Oui, l'œuvre est bien digne des espoirs suscités par son attente. C'est l'histoire d'une planète d'Altaïr, anciennement Tyranaël, découverte par les Humains au xxiie siècle. Les explorateurs tombent sur les restes d'une civilisation antérieure dont tous les habitants semblent avoir disparu après avoir fait le ménage. L'équivalent du mystère de la Mary Celeste à l'échelle d'une planète. Les choses se compliquent pour les Humains lorsque l'éclipse de la planète sœur (la “lune” de Tyranaël) entraîne l'apparition d'une Mer qui absorbe toute matière “vivante” jusqu'à une altitude d'un millier de mètres et dont l'influence sur un autre millier de mètres empêche l'usage de l'“énergie électromagnétique” aux basses fréquences. Malgré le choc initial, les Humains s'installeront sur la planète qu'ils baptisent Virginia et adapteront leur technologie (et leur présence) au va-et-vient de la Mer, qui disparaît à intervalles aussi réguliers que ceux de ses apparitions. Il n'y a plus personne, après tout…

Mais, dans le second volume, à la suite de ce qui semble (à tort) être l'action de la technologie des Anciens de Tyranaël, des pouvoirs parapsychiques se développent peu à peu chez les jeunes générations. Simon Rossem, doué de pouvoirs uniques, supervise l'instauration d'un réseau clandestin qui se transforme en une organisation qui luttera pour l'indépendance de Virginia. Simon, qui a bénéficié d'une seconde jeunesse pour des raisons qui lui échappent, a changé de nom et opère sous d'autres visages et avec l'aide de jeunes protégés, d'abord Tess, puis son lointain descendant Martin.

## CONSIGNES
1 – Les affirmations suivantes sont-elles conformes à l'extrait sur Tyranaël ? Répondez par oui ou par non pour chacune, en citant les mots du texte qui tranchent. (a) Les Humains découvrent la planète au xxiie siècle. (b) La Mer absorbe toute matière vivante jusqu'à deux mille mètres d'altitude. (c) Simon Rossem reçoit d'abord l'aide de Martin, puis celle de Tess.
2 – Poursuivez l'extrait sur Tyranaël en reprenant après sa dernière phrase.

## CONTENU DES DONNÉES
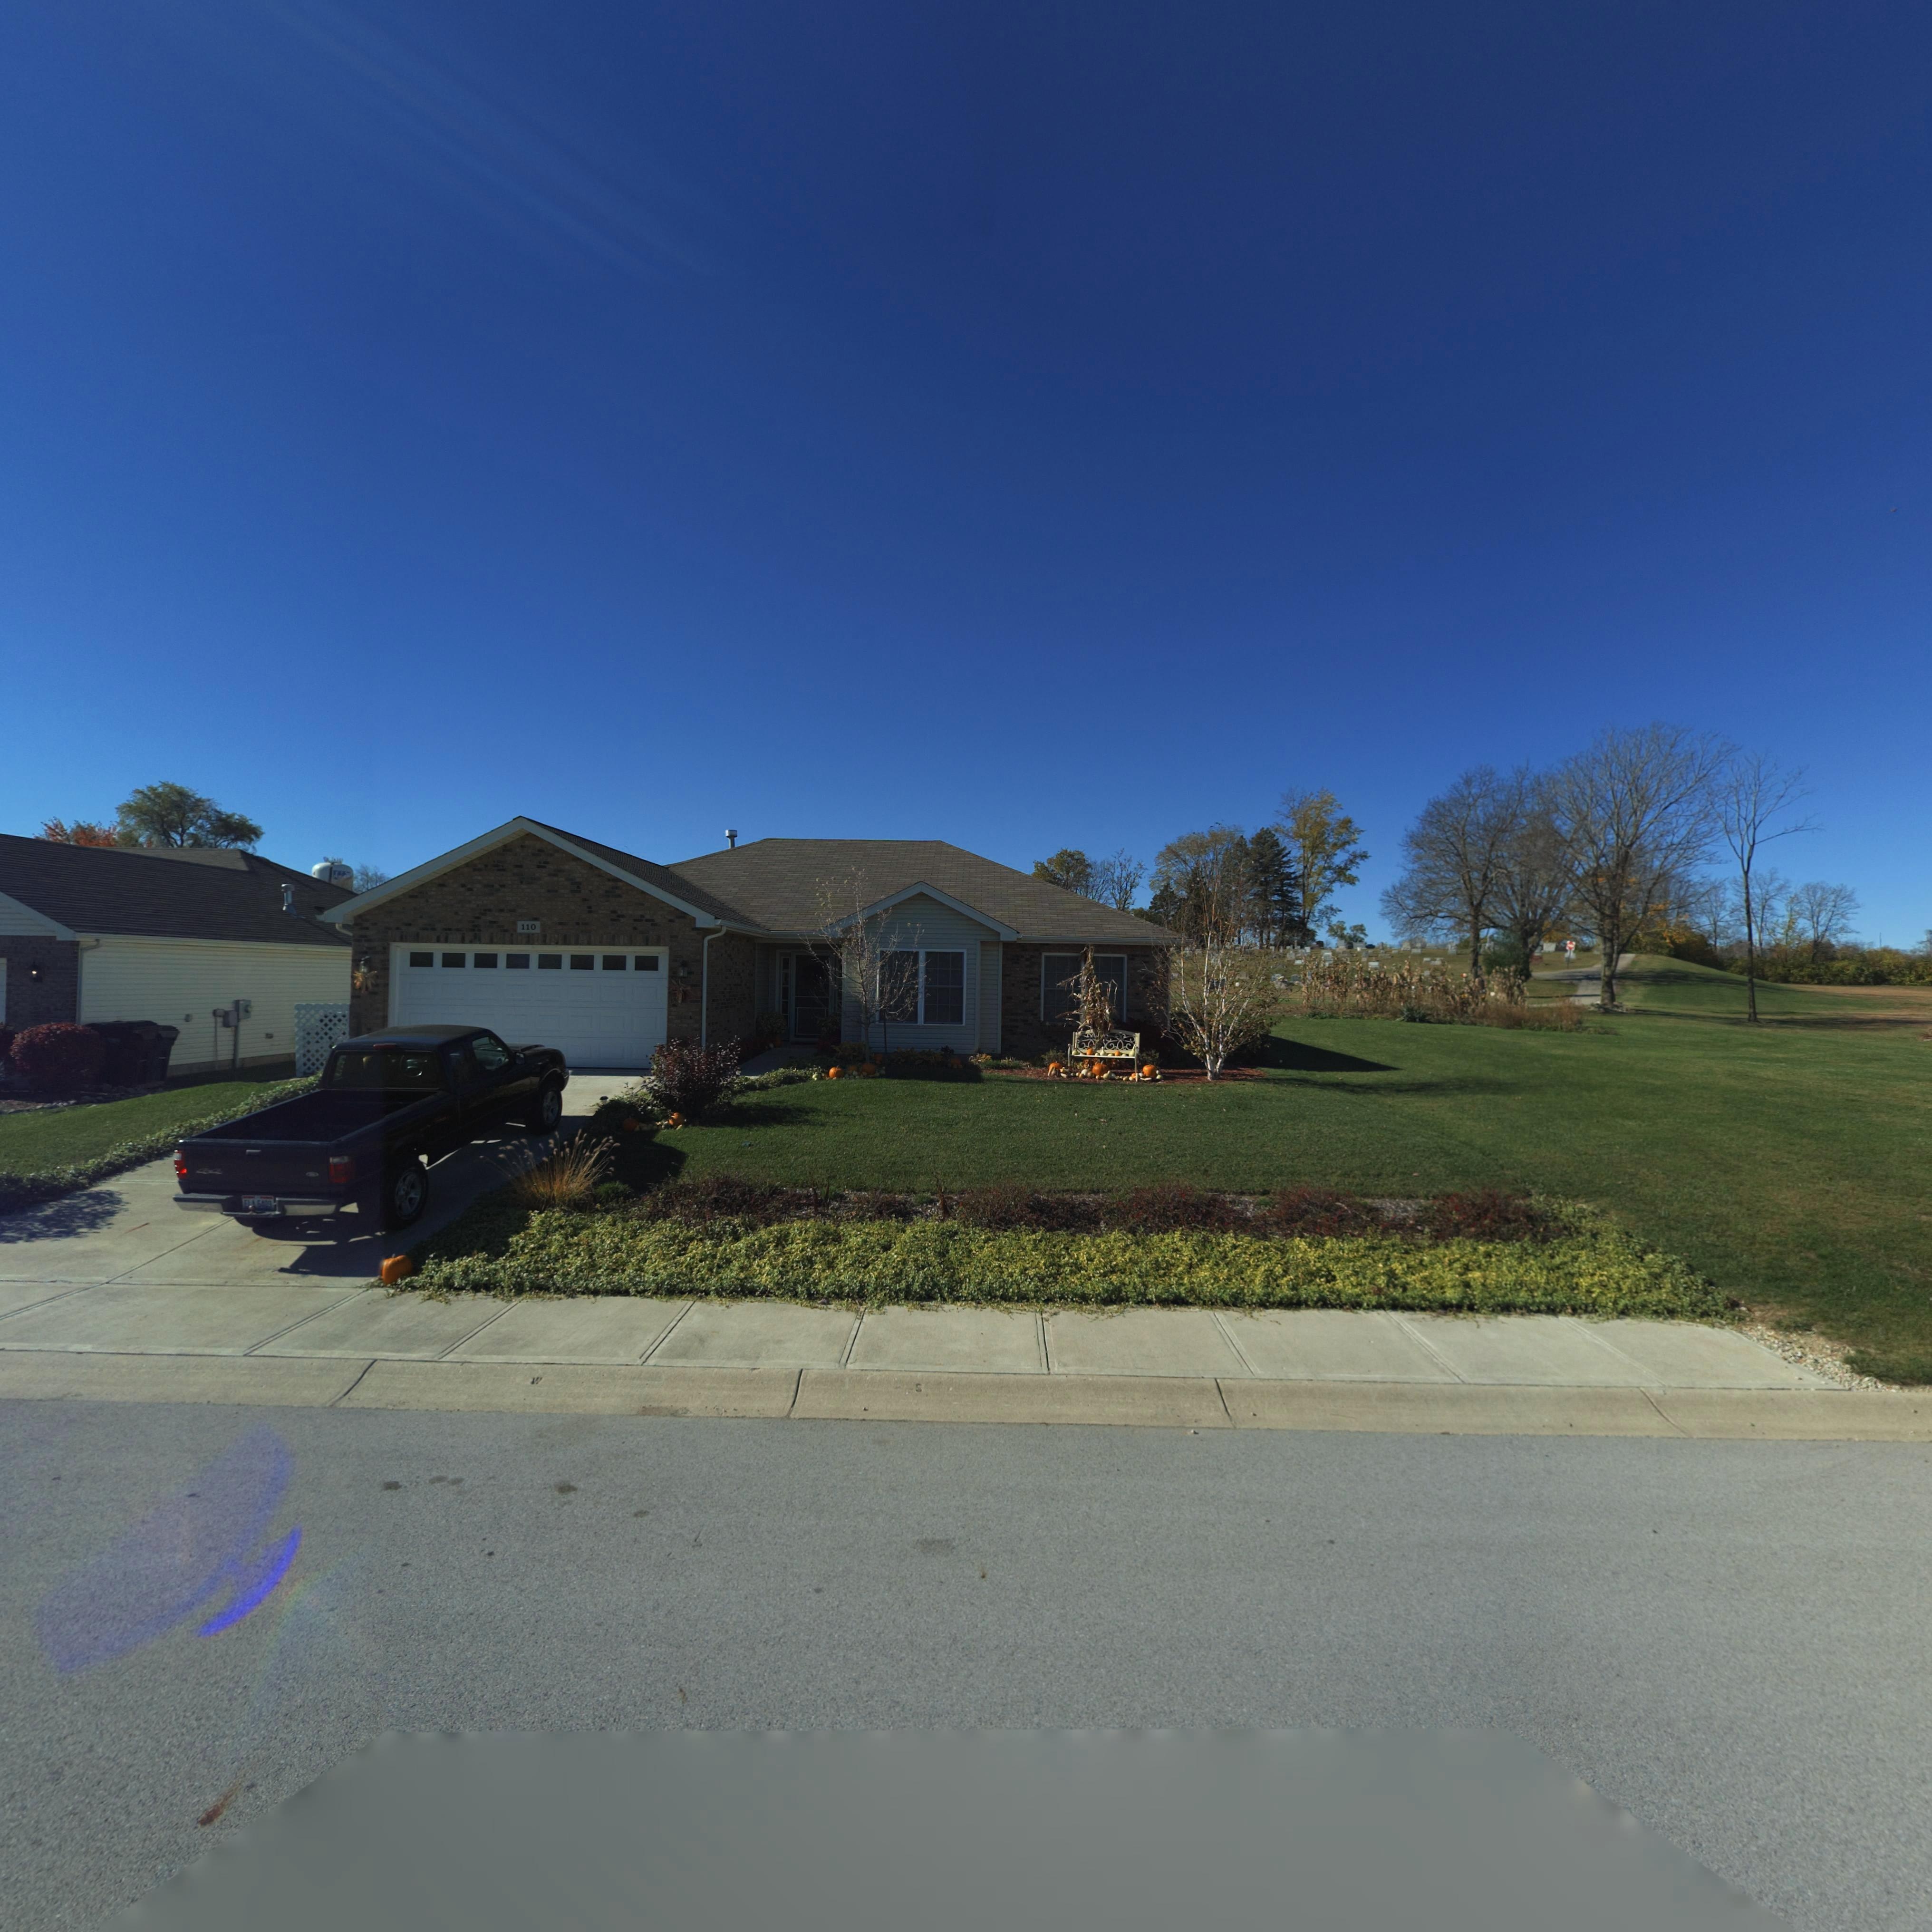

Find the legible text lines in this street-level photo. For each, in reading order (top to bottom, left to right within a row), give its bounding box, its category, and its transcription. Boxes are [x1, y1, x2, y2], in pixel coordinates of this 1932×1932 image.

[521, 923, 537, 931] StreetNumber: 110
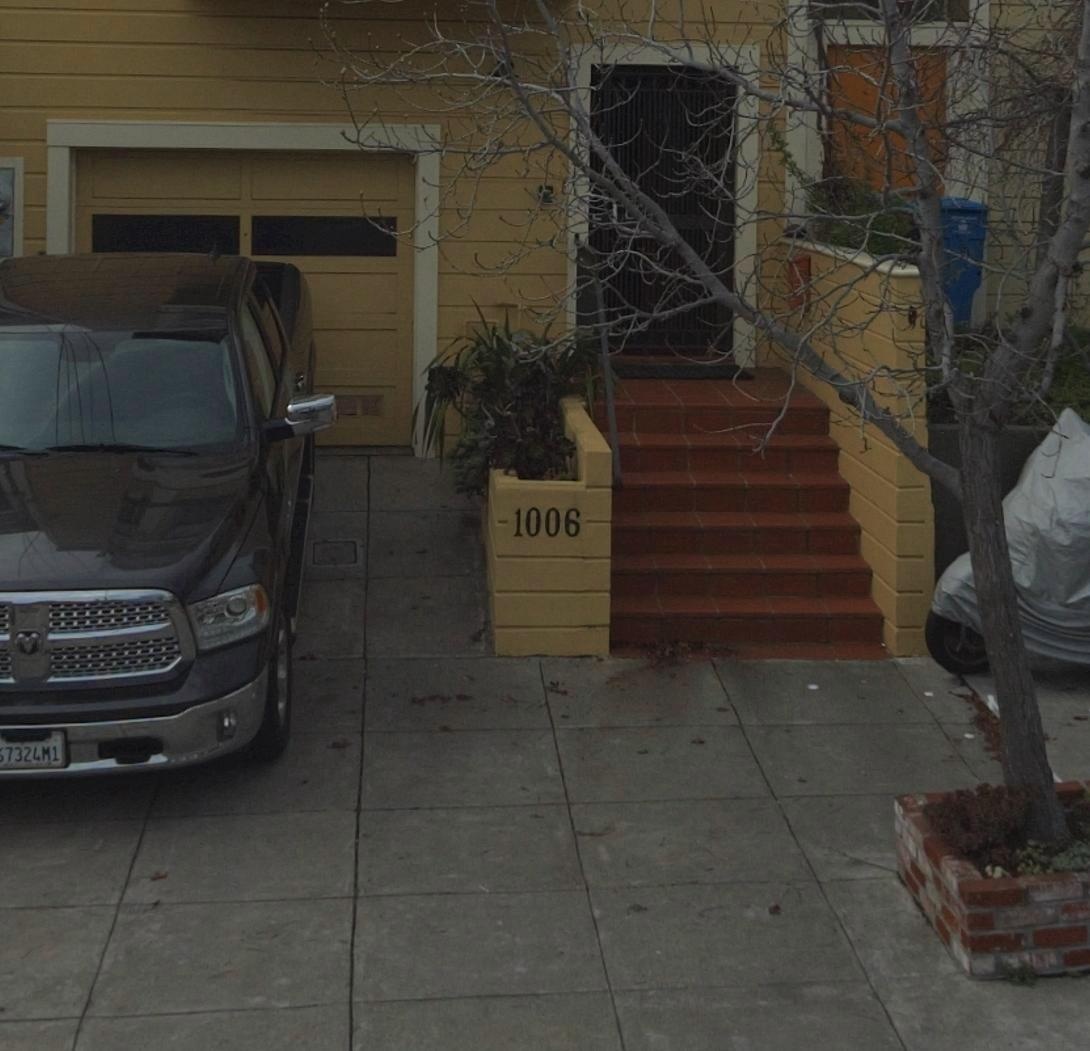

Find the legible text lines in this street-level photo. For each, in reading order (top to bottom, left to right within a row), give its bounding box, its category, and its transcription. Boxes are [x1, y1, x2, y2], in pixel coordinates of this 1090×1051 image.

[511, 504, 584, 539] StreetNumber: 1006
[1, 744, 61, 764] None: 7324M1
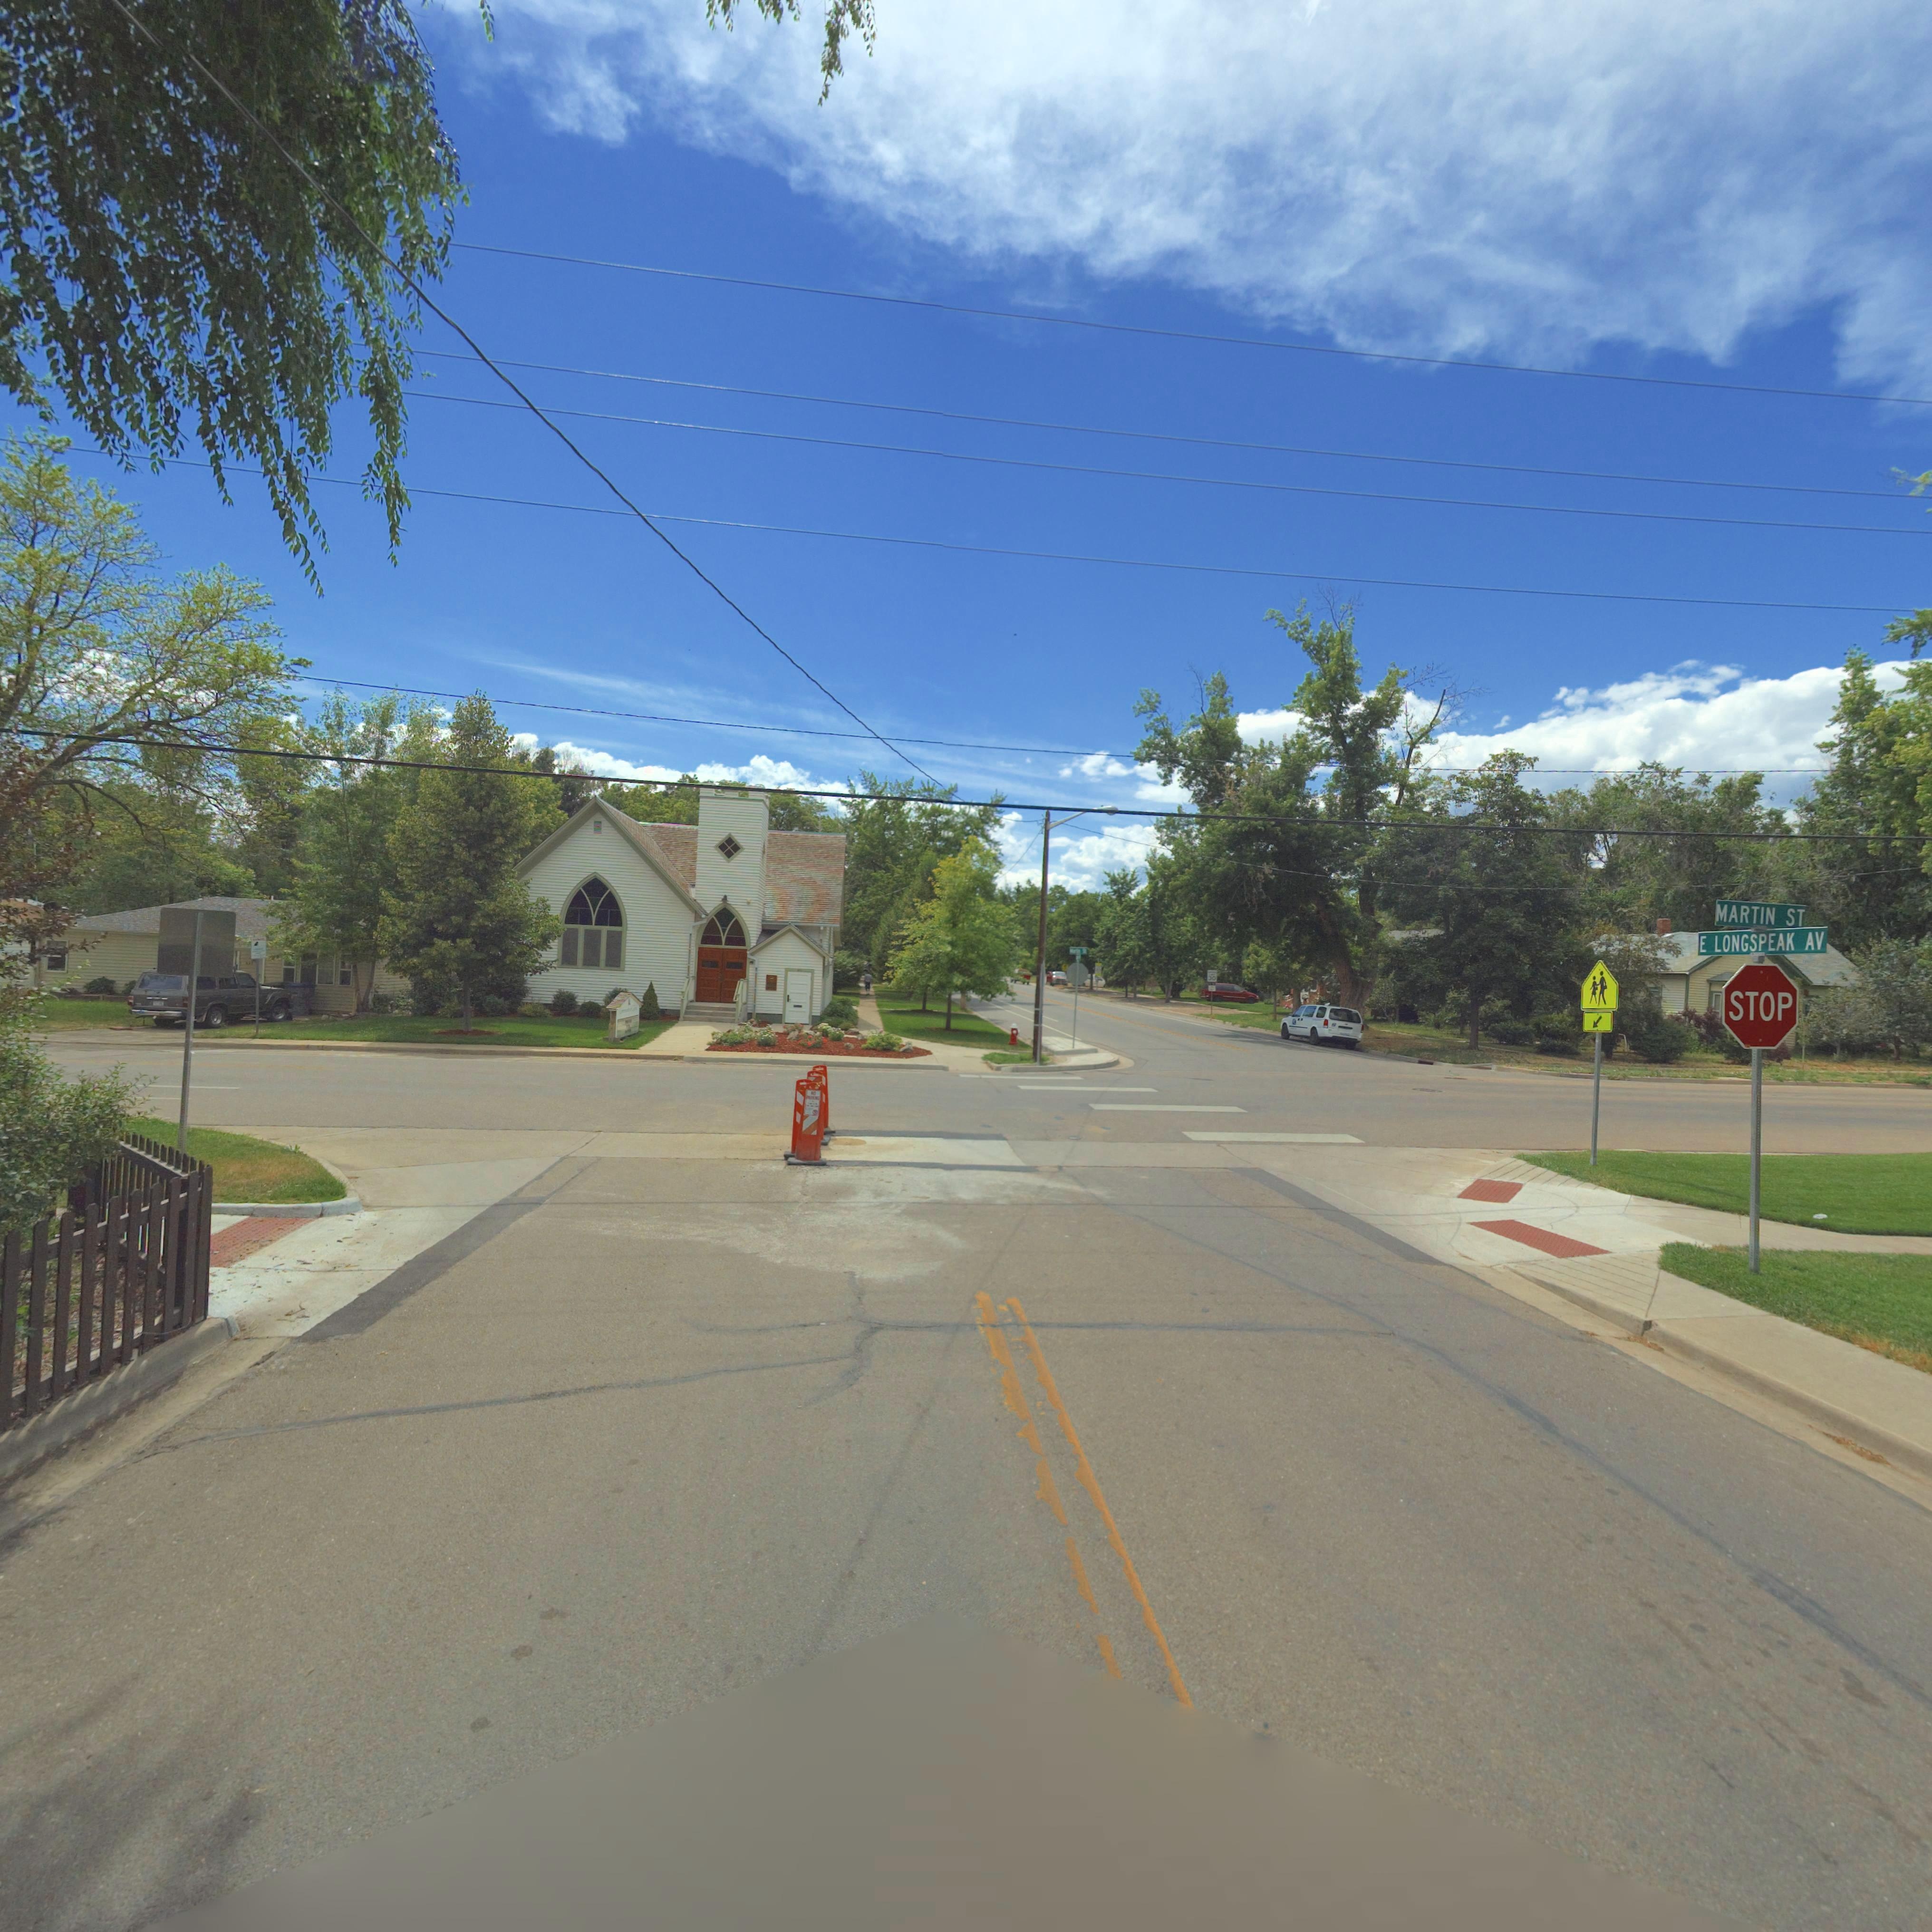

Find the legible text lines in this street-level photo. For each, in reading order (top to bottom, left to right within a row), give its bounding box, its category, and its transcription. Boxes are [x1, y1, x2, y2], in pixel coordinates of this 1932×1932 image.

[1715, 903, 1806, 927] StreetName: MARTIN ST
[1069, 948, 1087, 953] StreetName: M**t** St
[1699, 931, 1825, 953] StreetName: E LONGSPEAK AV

## CORRIGÉ DES EXERCICES
1 –
(a) Oui : « découverte par les Humains au xxiie siècle ».
(b) Non : « jusqu'à une altitude d'un millier de mètres ».
(c) Non : « d'abord Tess, puis son lointain descendant Martin ».

2 –
Dans les volumes suivants, l'énigme posée par la civilisation disparue de Tyranaël en incite certains à soupçonner que la Mer “va” quelque part quand elle disparaît après deux “saisons”, et d'autres à soupçonner la présence d'une élite occulte aux commandes de la société relativement primitive des Tyranao disparus, élite qui serait peut-être encore présente et active… Cependant, cet intérêt pour les “mystères” de Tyranaël s'estompe avec l'apparition des pouvoirs parapsychiques, tandis que les tensions entre Virginia et la Terre s'accentuent. Virginia finira d'ailleurs par conquérir son autonomie de haute lutte. Dans les trois derniers volumes, la Terre est silencieuse ou absente (absorbée par ses propres conflits), jusqu'à ce que ses émissaires arrivent à bord d'un astéroïde habité, tandis que les mutants aux pouvoirs parapsychiques occupent le devant de la scène et dominent la société au point de marginaliser les réfractaires. De nouveaux talents parviennent même à faire le voyage avec la Mer dans un univers parallèle où les exilés de Tyranaël ont occupé une version de leur monde qui n'avait jamais été habitée et l'ont appelée Atyrkelsaó. On rencontre alors — enfin ! — les anciens habitants de Tyranaël, des humanoïdes dont les légendes prendront de plus en plus de place dans la saga…

Dans le dernier volume, ces trois thèmes principaux (la présence de manipulateurs et gardiens tutélaires, les rapports entre l'humanité et les Ranao d'Atyrkelsaó, la gestion de pouvoirs quasi-surhumains) sont réunis et connaissent une résolution honorable, à défaut d'être véritablement fracassante. Ce cinquième tome ne surprendra guère les lecteurs avertis, en dépit des interrogations et des doutes que ménage habilement l'auteure, mais les révélations finales constituent un dénouement satisfaisant des histoires entretissées depuis le début de la pentalogie (histoire de Simon Rossem, histoire de Ktulhudar, histoire d'Oghim, entre autres), ainsi que de l'évolution de Tyranaël. L'épilogue de la Mer allée avec le soleil peut sembler superflu, nous replongeant dans le texte éponyme du recueil l'Œil de la nuit. J'ai préféré la coda comme véritable conclusion de la pentalogie.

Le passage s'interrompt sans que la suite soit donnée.